I'm trying to figure out how to take a dataframe representing players in a game, the dataframe has unique users and records of each day the particular user has been active.
I am trying to get the average playtime and average moves for each week in the various users lifetime.
(Week is defined by a user's first record, i.e. if a user's first record is 3rd of January, their 1st week starts then and the 2nd week start the 10th of January).
Example
userid date secondsPlayed movesMade
++/acsbP2NFC2BvgG1BzySv5jko= 2016-04-28 413.88188 85
++/acsbP2NFC2BvgG1BzySv5jko= 2016-05-01 82.67343 15
++/acsbP2NFC2BvgG1BzySv5jko= 2016-05-05 236.73809 39
++/acsbP2NFC2BvgG1BzySv5jko= 2016-05-10 112.69112 29
++/acsbP2NFC2BvgG1BzySv5jko= 2016-05-11 211.42790 44
-----------------------------------CONT----------------------------------
++/8ij1h8378h123123koF3oer1 2016-05-05 200.73809 11
++/8ij1h8378h123123koF3oer1 2016-05-10 51.69112 14
++/8ij1h8378h123123koF3oer1 2016-05-14 65.42790 53
The end result for this would be the following table:
userid date secondsPlayed_w movesMade_w
++/acsbP2NFC2BvgG1BzySv5jko= 2016-04-28 496.55531 100
++/acsbP2NFC2BvgG1BzySv5jko= 2016-05-05 236.73809 68
-----------------------------------CONT----------------------------------
++/8ij1h8378h123123koF3oer1 2016-05-05 252.42921 25
++/8ij1h8378h123123koF3oer1 2016-05-12 65.42790 53
Failed attempt #1:
So far I've tried doing a lot of different things, but the most useful dataframe I've managed to create was the following:
df_grouped = df.groupby('userid').apply(lambda x: x.set_index('date').resample('1D').first().fillna(0))

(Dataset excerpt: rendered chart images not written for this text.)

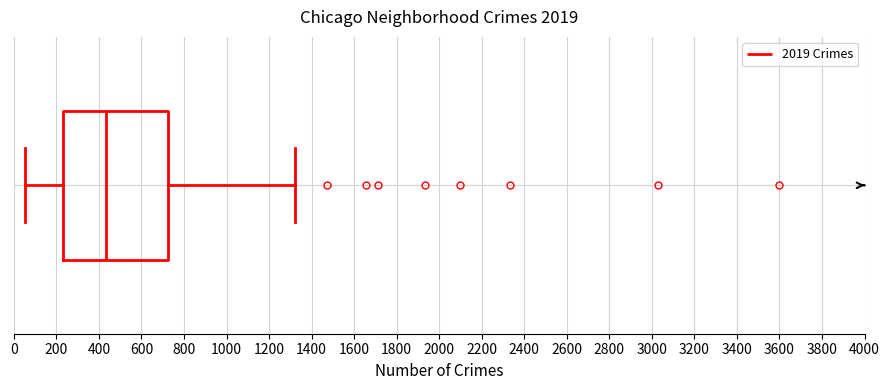

Transcribe this box plot: give where the median line is, the range the box spans, and where the two whiskers end, as read against the x-axis. The values are not printed on the chart, so give them approximately, as read against the axis.

median 440, box 240 to 720, whiskers 60 to 1320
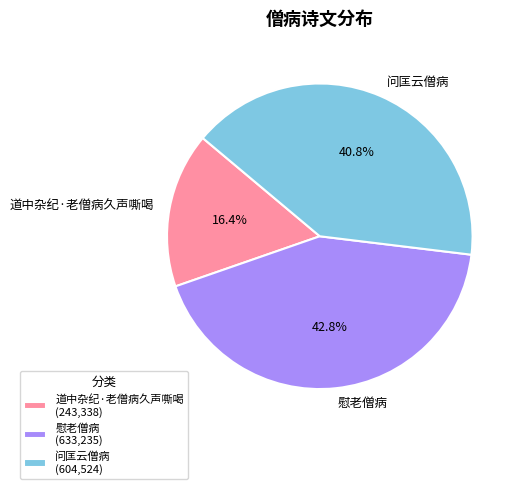

Rank the categories by value from lowest to highest.

道中杂纪·老僧病久声嘶喝, 问匡云僧病, 慰老僧病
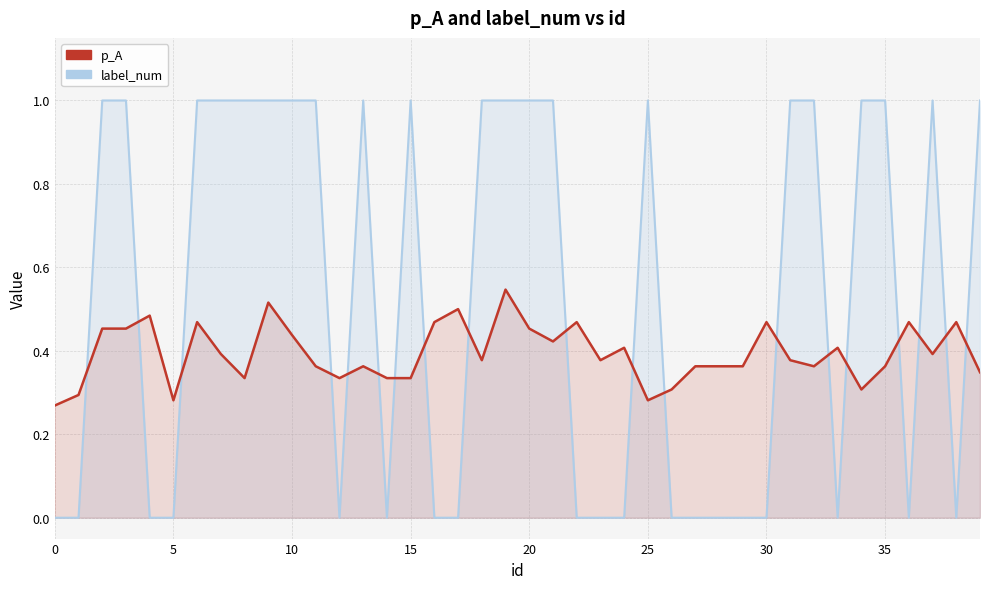

After their last crossing, which series has the higher values: label_num or p_A?

label_num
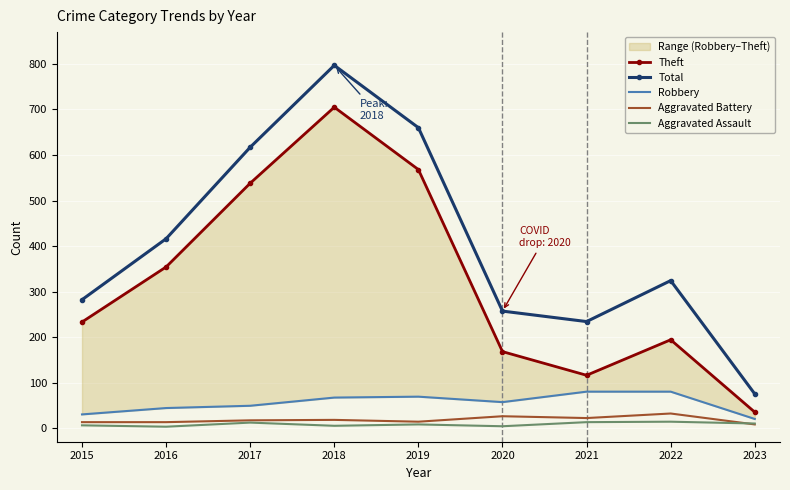

What is the difference between the maximum and second lowest values in the Aggravated Battery series?

19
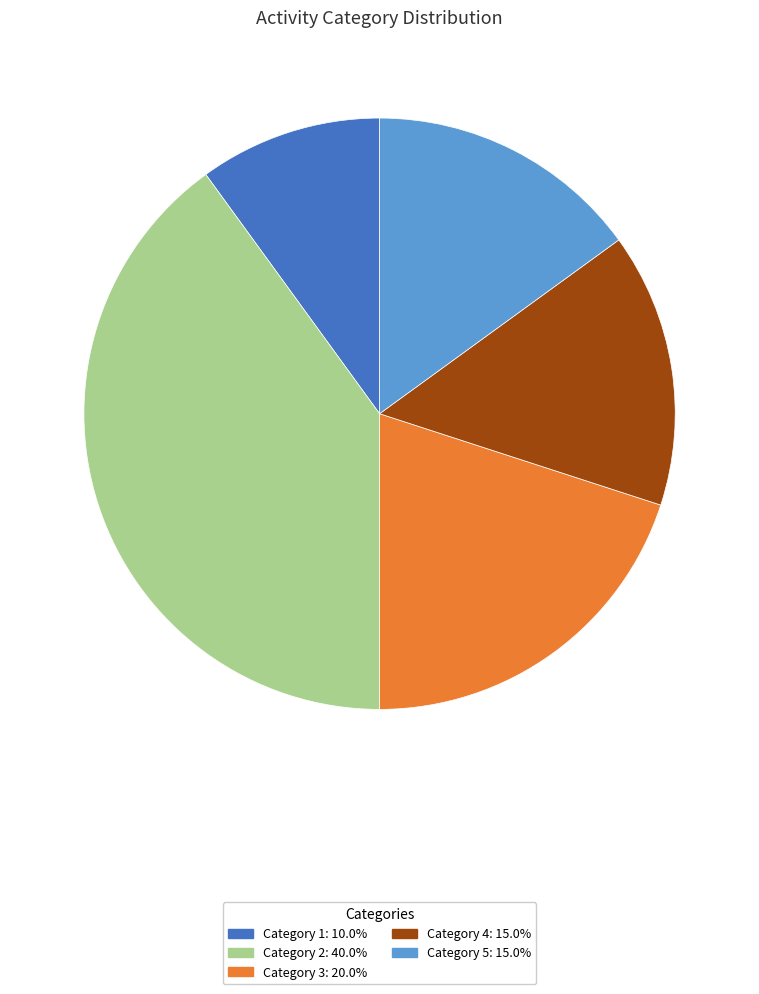

Does any single category account for the majority?

No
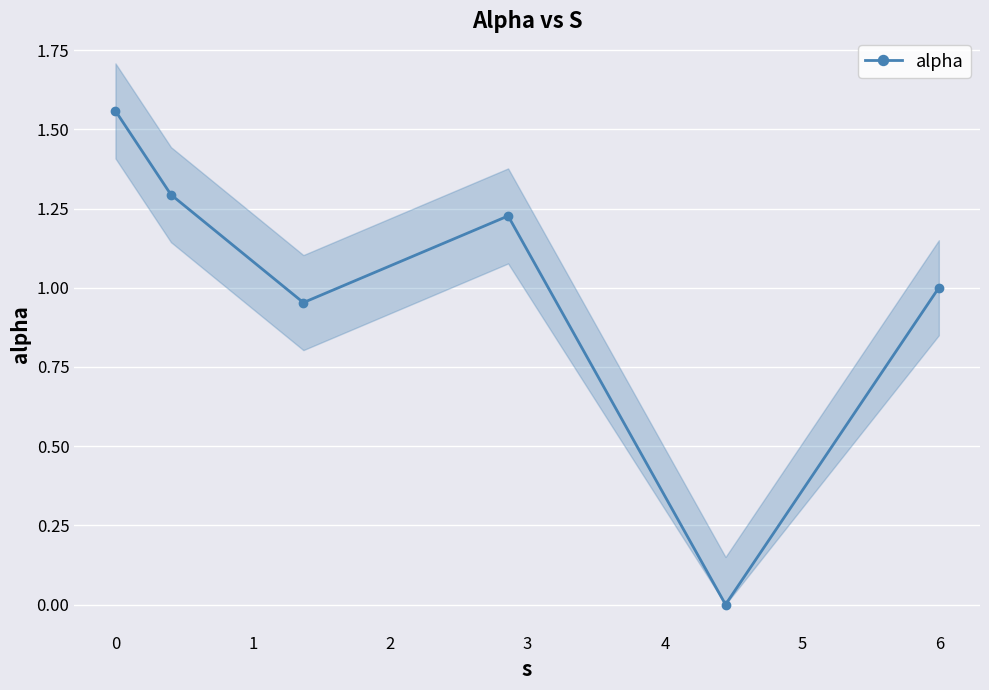

In alpha, how many points are lower than both neighbors (excluding endpoints)?

2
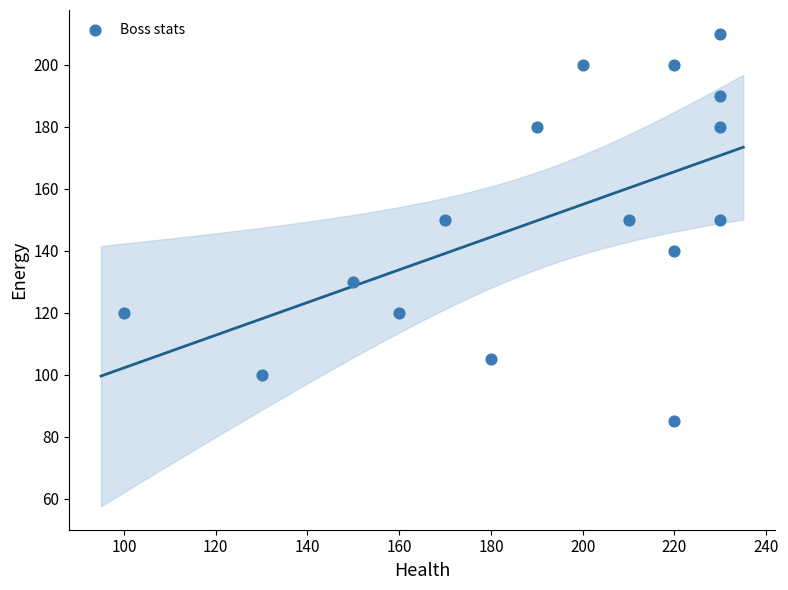

What is the range of X values (max minus min)?

130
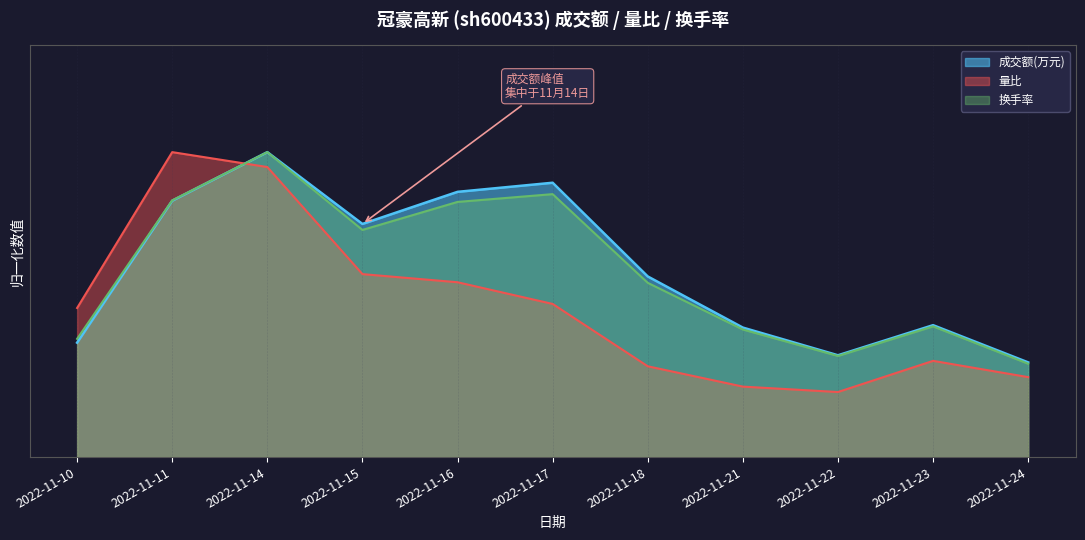

Where is the first local maximum for 换手率?

2022-11-14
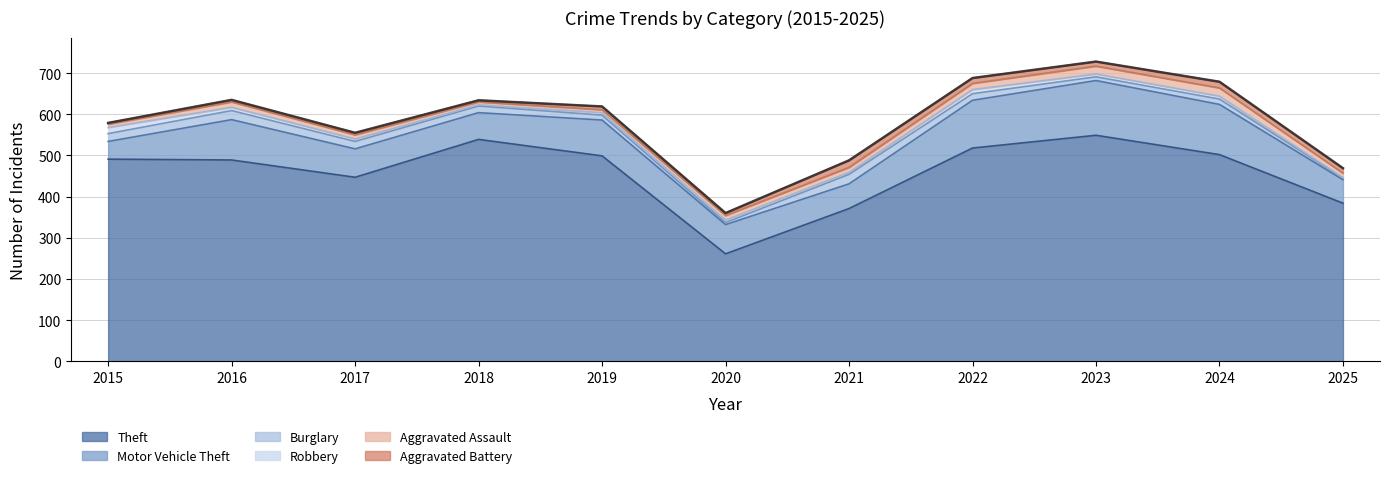

At which label does Aggravated Assault reach its minimum?

2018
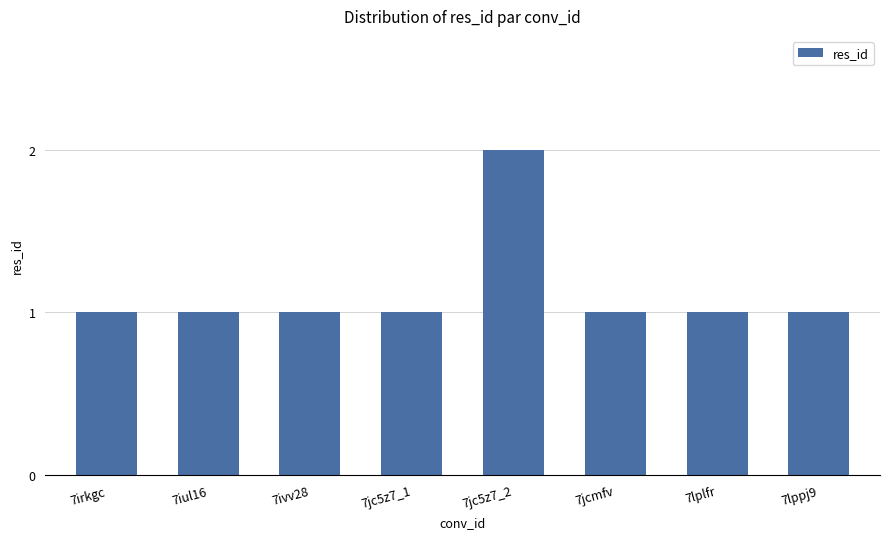

Are the bars grouped side by side (vs. stacked)?

No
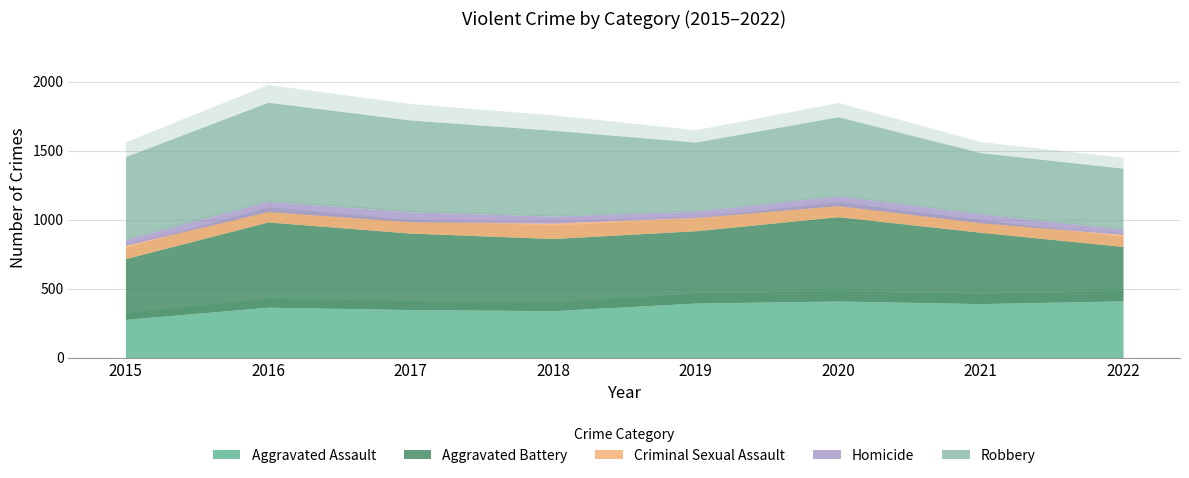

What is the maximum value shown in the chart?

718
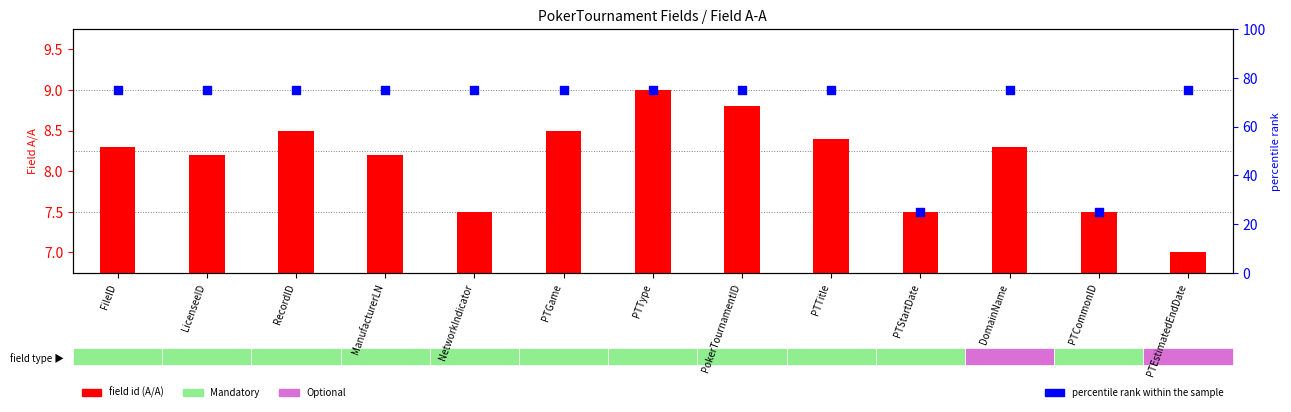

At which category is the sum across all series the highest?

PTType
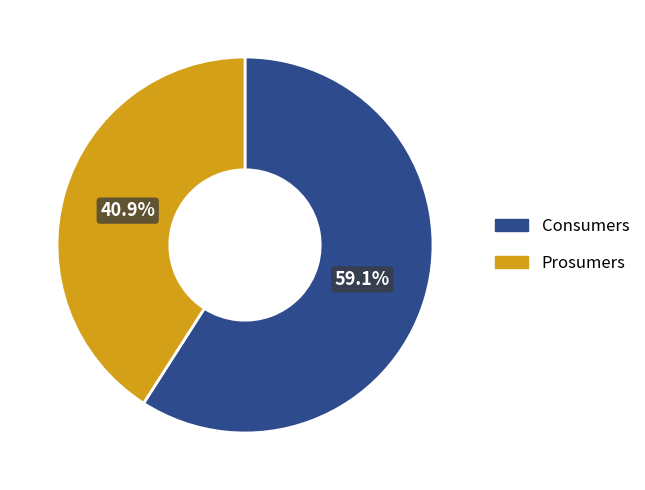

How many segments does this pie chart have?

2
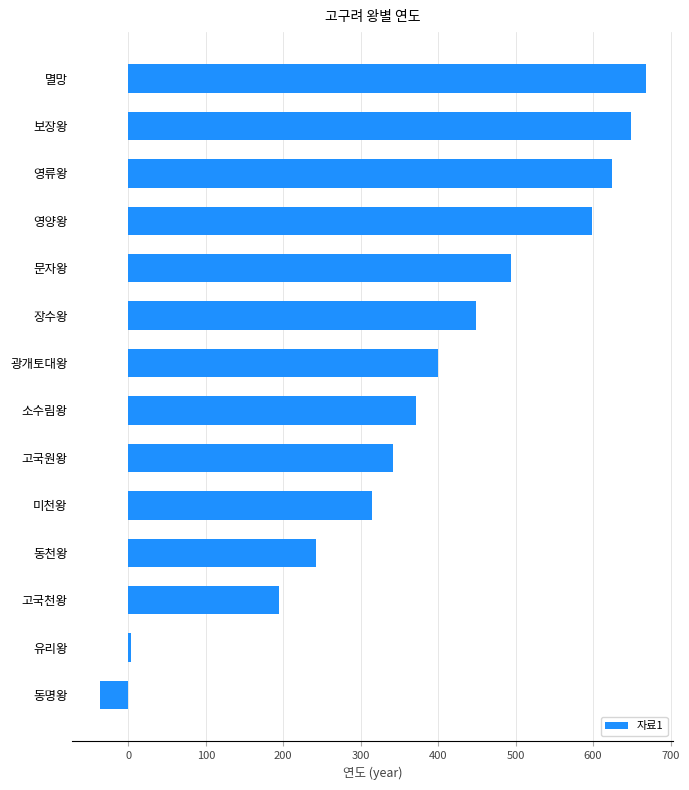

Does the chart contain any negative values?

Yes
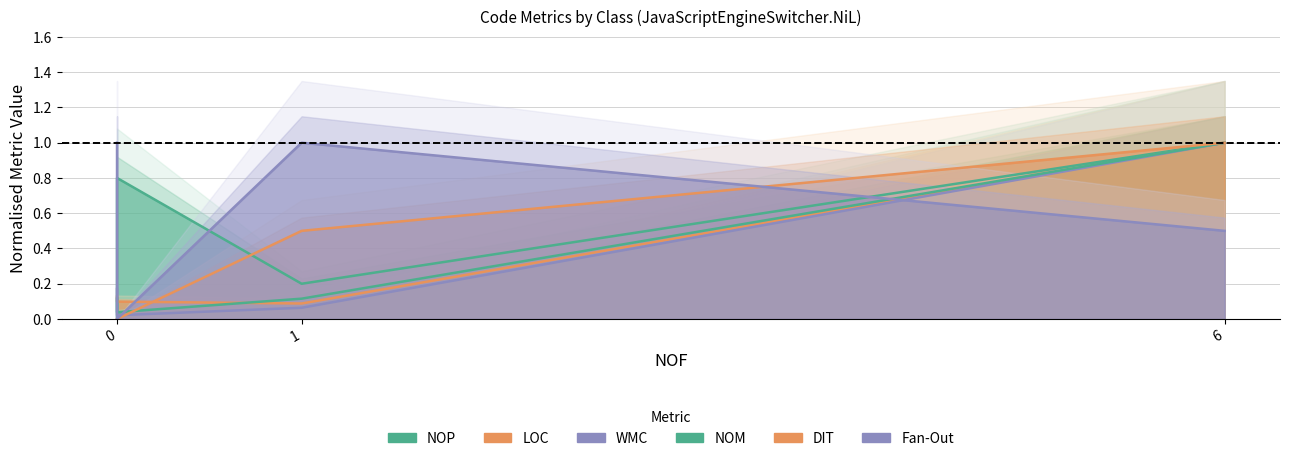

What is the highest value of the WMC series?

1.0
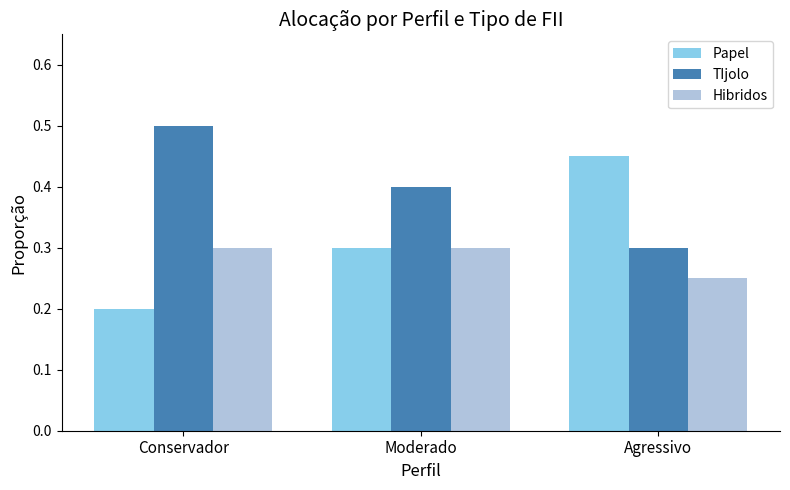

What is the maximum value for Hibridos?

0.3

df_result = df_grouped.groupby(level=0)['secondsPlayed'].apply(lambda x: x.rolling(min_periods=1, window=7).mean()).reset_index(name='secondsPlayed_week')
Which is a very slow and wasteful computation, but nonetheless can be used as a intermediate step.
userid date secondsPlayed_w
++/acsbP2NFC2BvgG1BzySv5jko= 2016-04-28 4.138819e+02
++/acsbP2NFC2BvgG1BzySv5jko= 2016-04-29 2.069409e+02
++/acsbP2NFC2BvgG1BzySv5jko= 2016-04-30 1.379606e+02
++/acsbP2NFC2BvgG1BzySv5jko= 2016-05-01 1.241388e+02
++/acsbP2NFC2BvgG1BzySv5jko= 2016-05-02 9.931106e+01
++/acsbP2NFC2BvgG1BzySv5jko= 2016-05-03 8.275922e+01
++/acsbP2NFC2BvgG1BzySv5jko= 2016-05-04 7.093647e+01
++/acsbP2NFC2BvgG1BzySv5jko= 2016-05-05 4.563022e+01
Failed attempt #2:
df_result = (df .reset_index() .set_index("date") .groupby(pd.Grouper(freq='W'))).agg({"userid":"first", "secondsPlayed":"sum", "movesUsed":"sum"}) .reset_index()
Which gave me the following dataframe, which has the fault of not being grouped by userids (the NaN problem is easily resolved).
date userid secondsPlayed_w movesMade_w
2016-04-10 +1kexX0Yk2Su639WaRKARcwjq5g= 2.581356e+03 320
2016-04-17 +1kexX0Yk2Su639WaRKARcwjq5g= 4.040738e+03 615
2016-04-24 NaN 0.000000e+00 0
2016-05-01 ++RBPf9KdTK6pTN+lKZHDLCXg10= 1.644130e+05 17453
2016-05-08 ++DndI7do036eqYh9iW7vekAnx0= 3.775905e+05 31997
2016-05-15 ++NjKpr/vyxNCiYcmeFK9qSqD9o= 4.993430e+05 34706
2016-05-22 ++RBPf9KdTK6pTN+lKZHDLCXg10= 3.940408e+05 23779
Immediate thought:
Can this problem be solved by using a groupby that groups by two columns. But I'm not at all sure how to go about that with this particular problem.